Every calculator is reviewed on a quarterly cadence. In addition, we update immediately on any of the following triggers:

  • A state legislature enacts a new child-support guideline schedule
  • HHS OCSS publishes updated poverty guidelines or cross-state reference data
  • BLS publishes updated Work-Life Tables
  • Congress or IRS issues guidance changing IRC §104 treatment or alimony tax rules
  • A state bar amends its contingency fee cap rule
  • A reader reports a formula discrepancy that we confirm is correct

Error reporting

If a calculator gives you the wrong answer, we want to hear. Email info@bedrockatools.com with the tool, the inputs you used, and the output you got. We respond to every report within 3 business days; if the tool is wrong, we fix it and publish a correction note on our corrections page.

Per-category methodology

Each calculator category has a dedicated methodology page covering the primary sources, formula derivations, edge cases, and update protocol specific to that category. Calculators marked as launching soon are stubs in active development; the methodology pages are live so readers can evaluate the sourcing before the calculator ships.

  • Child Support & Custody — Child Support Estimator (launching soon). Primary sources: state child-support guideline statutes (50-state coverage), HHS OCSS cross-state reference, federal poverty guidelines.
  • Personal Injury — Lost Wages Calculator (launching soon). Primary sources: BLS Work-Life Tables, Bureau of Justice Statistics civil justice data, IRC §104.
  • Family Law — Contingency Fee Calculator (launching soon). Primary sources: ABA Model Rule 1.5, Florida Bar Rule 4-1.5(f)(4)(B), Cal. Bus. & Prof. Code §6146, AAJ litigation-economics surveys.
  • Settlement Valuation — settlement present-value math and tax treatment.

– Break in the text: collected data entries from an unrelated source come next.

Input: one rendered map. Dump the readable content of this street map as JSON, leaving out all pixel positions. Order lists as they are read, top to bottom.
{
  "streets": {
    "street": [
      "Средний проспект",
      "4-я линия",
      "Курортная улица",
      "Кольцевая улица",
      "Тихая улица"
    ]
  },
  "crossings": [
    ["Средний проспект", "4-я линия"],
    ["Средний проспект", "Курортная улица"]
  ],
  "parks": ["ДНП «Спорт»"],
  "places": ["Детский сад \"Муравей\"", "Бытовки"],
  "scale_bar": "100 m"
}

Primary sources: IRC §104, IRC §86, BLS Work-Life Tables, structured-settlement annuity pricing references.
  • Immigration & Other — immigration income requirement calculations and other legal-cost categories. Primary sources vary by calculator; each methodology page lists its specific sources.

Limitations

Calculators on this site are estimates for educational use. They do not account for judicial discretion, jurisdiction-specific deviation factors, opposing-counsel negotiation, the specific facts of your case, or any state-specific rules not captured in our current implementation. They are not legal advice. Consult a licensed attorney in your state for decisions with real legal consequences. The tools are designed to make you a better-informed participant in legal proceedings, not a replacement for qualified legal counsel.